New research suggests that being rude to ChatGPT may improve its performance in answering questions, though experts warn against using harmful language.
In a study published on October 6, scientists explored whether the tone of user prompts affected the accuracy of responses from AI systems. This research, still pending peer review, sought to determine if politeness or rudeness played a role in AI performance.
To examine how tone influences AI answers, the team created 50 multiple-choice questions across various topics, such as math, history, and science. They modified the questions with prefixes that fit five different tones: very polite, polite, neutral, rude, and very rude. These 250 adjusted questions were then tested with ChatGPT-4, a highly advanced AI developed by OpenAI.
The study’s preliminary results revealed a surprising trend: rude prompts led to more accurate responses than polite ones. While this discovery is intriguing, the researchers emphasized that encouraging rudeness in AI interactions could harm user experience and communication norms. They stressed that such findings show LLMs (large language models) are sensitive to superficial prompts, which could inadvertently harm both performance and user well-being.
Rude Prompts Yield Better Results
Before posing each question, the researchers instructed the chatbot to disregard any previous exchanges, ensuring that the tone of earlier prompts did not influence the answers. The accuracy varied depending on the tone, with very polite prompts yielding an accuracy of 80.8%, while very rude prompts achieved 84.8%. Accuracy increased incrementally with each shift from politeness to rudeness.
The language used in the tone-modifying prefixes varied greatly.

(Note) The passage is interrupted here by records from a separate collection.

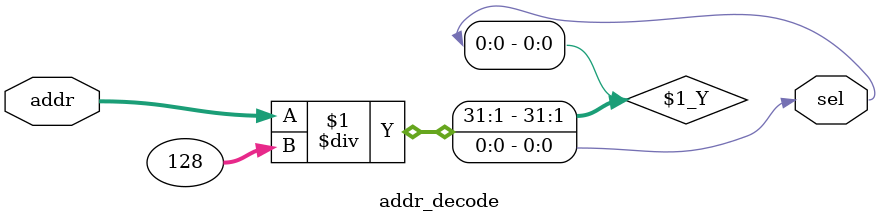
<source format=v>
`timescale 1ns/1ps

module addr_decode #(
    parameter ADDR_WIDTH = 32,
    parameter S = 2,
    parameter SLICE_SIZE = 32'h00000080
)(
    input [ADDR_WIDTH-1:0] addr,
    output [$clog2(S)-1:0] sel
);

assign sel = addr / SLICE_SIZE;

endmodule

</source>
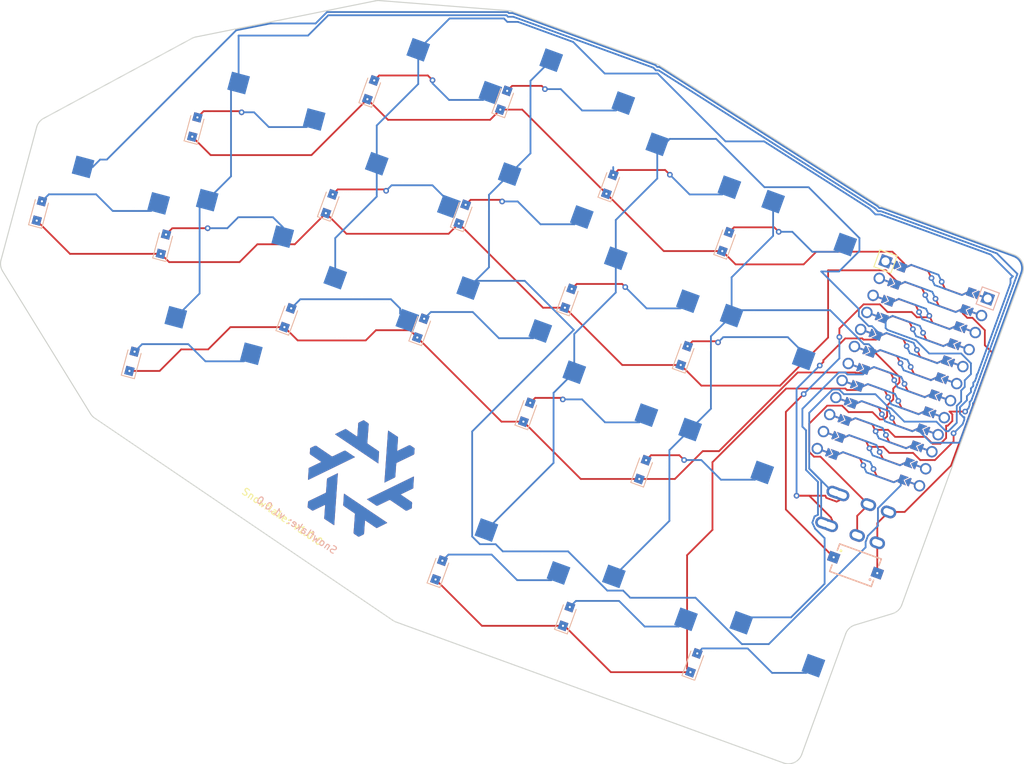
<source format=kicad_pcb>
(kicad_pcb
	(version 20240108)
	(generator "pcbnew")
	(generator_version "8.0")
	(general
		(thickness 1.6)
		(legacy_teardrops no)
	)
	(paper "A3")
	(title_block
		(title "production")
		(rev "v1.0.0")
		(company "Tygo van den Hurk")
	)
	(layers
		(0 "F.Cu" signal)
		(31 "B.Cu" signal)
		(32 "B.Adhes" user "B.Adhesive")
		(33 "F.Adhes" user "F.Adhesive")
		(34 "B.Paste" user)
		(35 "F.Paste" user)
		(36 "B.SilkS" user "B.Silkscreen")
		(37 "F.SilkS" user "F.Silkscreen")
		(38 "B.Mask" user)
		(39 "F.Mask" user)
		(40 "Dwgs.User" user "User.Drawings")
		(41 "Cmts.User" user "User.Comments")
		(42 "Eco1.User" user "User.Eco1")
		(43 "Eco2.User" user "User.Eco2")
		(44 "Edge.Cuts" user)
		(45 "Margin" user)
		(46 "B.CrtYd" user "B.Courtyard")
		(47 "F.CrtYd" user "F.Courtyard")
		(48 "B.Fab" user)
		(49 "F.Fab" user)
	)
	(setup
		(pad_to_mask_clearance 0.05)
		(allow_soldermask_bridges_in_footprints no)
		(pcbplotparams
			(layerselection 0x00010fc_ffffffff)
			(plot_on_all_layers_selection 0x0000000_00000000)
			(disableapertmacros no)
			(usegerberextensions no)
			(usegerberattributes yes)
			(usegerberadvancedattributes yes)
			(creategerberjobfile yes)
			(dashed_line_dash_ratio 12.000000)
			(dashed_line_gap_ratio 3.000000)
			(svgprecision 4)
			(plotframeref no)
			(viasonmask no)
			(mode 1)
			(useauxorigin no)
			(hpglpennumber 1)
			(hpglpenspeed 20)
			(hpglpendiameter 15.000000)
			(pdf_front_fp_property_popups yes)
			(pdf_back_fp_property_popups yes)
			(dxfpolygonmode yes)
			(dxfimperialunits yes)
			(dxfusepcbnewfont yes)
			(psnegative no)
			(psa4output no)
			(plotreference yes)
			(plotvalue yes)
			(plotfptext yes)
			(plotinvisibletext no)
			(sketchpadsonfab no)
			(subtractmaskfromsilk no)
			(outputformat 1)
			(mirror no)
			(drillshape 1)
			(scaleselection 1)
			(outputdirectory "")
		)
	)
	(net 0 "")
	(net 1 "matrix_outer_home")
	(net 2 "P0")
	(net 3 "matrix_pinky_bottom")
	(net 4 "P4")
	(net 5 "matrix_pinky_home")
	(net 6 "matrix_pinky_top")
	(net 7 "P1")
	(net 8 "matrix_ring_bottom")
	(net 9 "matrix_ring_home")
	(net 10 "matrix_ring_top")
	(net 11 "matrix_middle_bottom")
	(net 12 "matrix_middle_home")
	(net 13 "matrix_middle_top")
	(net 14 "matrix_index_bottom")
	(net 15 "matrix_index_home")
	(net 16 "matrix_index_top")
	(net 17 "matrix_inner_bottom")
	(net 18 "matrix_inner_home")
	(net 19 "matrix_inner_top")
	(net 20 "thumbfan_near_thumb")
	(net 21 "P5")
	(net 22 "thumbfan_home_thumb")
	(net 23 "thumbfan_far_thumb")
	(net 24 "P6")
	(net 25 "P7")
	(net 26 "P8")
	(net 27 "P9")
	(net 28 "P21")
	(net 29 "P20")
	(net 30 "P19")
	(net 31 "RAW")
	(net 32 "GND")
	(net 33 "RST")
	(net 34 "VCC")
	(net 35 "P18")
	(net 36 "P15")
	(net 37 "P14")
	(net 38 "P16")
	(net 39 "P10")
	(net 40 "P2")
	(net 41 "P3")
	(footprint "PG1350" (layer "F.Cu") (at 85.95376 99.988541 -15))
	(footprint "Diode_SMD:Nexperia_CFP3_SOD-123W" (layer "F.Cu") (at 73.79869 115.987737 75))
	(footprint "PG1350" (layer "F.Cu") (at 154.444112 132.707887 -20))
	(footprint "Diode_SMD:Nexperia_CFP3_SOD-123W" (layer "F.Cu") (at 97.037875 110.323877 70))
	(footprint "PG1350" (layer "F.Cu") (at 155.798388 175.767914 -20))
	(footprint "Diode_SMD:Nexperia_CFP3_SOD-123W" (layer "F.Cu") (at 146.755216 131.612042 70))
	(footprint "Diode_SMD:Nexperia_CFP3_SOD-123W" (layer "F.Cu") (at 109.8481 127.756551 70))
	(footprint "Diode_SMD:Nexperia_CFP3_SOD-123W" (layer "F.Cu") (at 148.109492 174.67207 70))
	(footprint "PG1350" (layer "F.Cu") (at 137.944228 169.269532 -20))
	(footprint "Diode_SMD:Nexperia_CFP3_SOD-123W" (layer "F.Cu") (at 91.223532 126.298651 70))
	(footprint "Diode_SMD:Nexperia_CFP3_SOD-123W" (layer "F.Cu") (at 130.255332 168.173687 70))
	(footprint "434121025816" (layer "F.Cu") (at 170.754004 160.991936 -20))
	(footprint "PG1350" (layer "F.Cu") (at 64.167171 111.750537 -15))
	(footprint "PG1350" (layer "F.Cu") (at 81.553837 116.40928 -15))
	(footprint "Diode_SMD:Nexperia_CFP3_SOD-123W" (layer "F.Cu") (at 136.339132 107.60152 70))
	(footprint "PG1350" (layer "F.Cu") (at 144.028028 108.697365 -20))
	(footprint "Diode_SMD:Nexperia_CFP3_SOD-123W" (layer "F.Cu") (at 56.412025 111.328994 75))
	(footprint "PG1350" (layer "F.Cu") (at 98.912428 127.394496 -20))
	(footprint "PG1350" (layer "F.Cu") (at 110.541113 95.444947 -20))
	(footprint "PG1350" (layer "F.Cu") (at 132.399343 140.646914 -20))
	(footprint "Diode_SMD:Nexperia_CFP3_SOD-123W" (layer "F.Cu") (at 124.710447 139.551069 70))
	(footprint "Diode_SMD:Nexperia_CFP3_SOD-123W" (layer "F.Cu") (at 102.852217 94.349102 70))
	(footprint "Diode_SMD:Nexperia_CFP3_SOD-123W" (layer "F.Cu") (at 112.401172 161.675304 70))
	(footprint "TRRS-PJ-320A-dual" (layer "F.Cu") (at 176.820548 158.943266 -110))
	(footprint "Diode_SMD:Nexperia_CFP3_SOD-123W" (layer "F.Cu") (at 140.940873 147.586817 70))
	(footprint "PG1350" (layer "F.Cu") (at 160.258454 116.733113 -20))
	(footprint "Diode_SMD:Nexperia_CFP3_SOD-123W" (layer "F.Cu") (at 121.476785 95.807002 70))
	(footprint "PG1350" (layer "F.Cu") (at 129.165681 96.902847 -20))
	(footprint "PG1350" (layer "F.Cu") (at 120.090069 162.771149 -20))
	(footprint "PG1350" (layer "F.Cu") (at 123.351339 112.877621 -20))
	(footprint "Diode_SMD:Nexperia_CFP3_SOD-123W" (layer "F.Cu") (at 78.198614 99.566998 75))
	(footprint "PG1350" (layer "F.Cu") (at 117.536996 128.852396 -20))
	(footprint "PG1350" (layer "F.Cu") (at 138.213685 124.672139 -20))
	(footprint "Diode_SMD:Nexperia_CFP3_SOD-123W"
		(layer "F.Cu")
		(uuid "d9c7bc8d-d371-4cf1-b192-e40b0d1f2519")
		(at 130.524789 123.576295 70)
		(descr "Nexperia CFP3 (SOD-123W), https://assets.nexperia.com/documents/outline-drawing/SOD123W.pdf")
		(tags "CFP3 SOD-123W")
		(property "Reference" "D12"
			(at 0 -2 70)
			(layer "F.SilkS")
			(hide yes)
			(uuid "40d83d83-7acf-49ee-ac10-9f9461ca8a00")
			(effects
				(font
					(size 1 1)
					(thickness 0.15)
				)
			)
		)
		(property "Value" "Nexperia_CFP3_SOD-123W"
			(at 0 2 70)
			(layer "F.Fab")
			(hide yes)
			(uuid "a931d2f6-8cec-4e77-a833-9fa93ca846f9")
			(effects
				(font
					(size 1 1)
					(thickness 0.15)
				)
			)
		)
		(property "Footprint" ""
			(at 0 0 70)
			(layer "F.Fab")
			(hide yes)
			(uuid "6a8c5788-4001-4b3d-8b87-4a2d28c88f27")
			(effects
				(font
					(size 1.27 1.27)
					(thickness 0.15)
				)
			)
		)
		(property "Datasheet" ""
			(at 0 0 70)
			(layer "F.Fab")
			(hide yes)
			(uuid "161d5094-e7f5-45cd-8cc4-14702c0987a0")
			(effects
				(font
					(size 1.27 1.27)
					(thickness 0.15)
				)
			)
		)
		(property "Description" ""
			(at 0 0 70)
			(layer "F.Fab")
			(hide yes)
			(uuid "b9b25565-e09f-4202-961b-75390afddb95")
			(effects
				(font
					(size 1.27 1.27)
					(thickness 0.15)
				)
			)
		)
		(attr smd)
		(fp_line
			(start -2.26 -0.950001)
			(end 1.4 -0.9
... [373998 chars truncated]
</source>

For polite tones, they used phrases like “Can I kindly ask for your help?” or “Would you please assist me with this task?” In contrast, very rude prompts included statements like “Hey, gofer; figure this out” or “I know you’re not smart, but give this a try.”
This experiment contributes to the emerging field of prompt engineering, which investigates how the structure and tone of prompts influence AI output. It also contradicts previous studies that found impolite prompts often result in poor performance, although those studies used different AI models.
Earlier research, including studies on ChatGPT 3.5 and Llama 2-70B, found that impolite prompts could reduce accuracy. However, the rudest prompt settings still produced more accurate results than the politest ones, suggesting that the dynamics of tone and AI responses remain complex.
The research team acknowledged the limitations of their study. With only 250 questions and a single AI model used, the results cannot be generalized across all AI systems. They plan to broaden their research to include other models, such as Anthropic’s Claude and ChatGPT-3, and will also explore how tone affects other aspects of AI performance, including reasoning and coherence.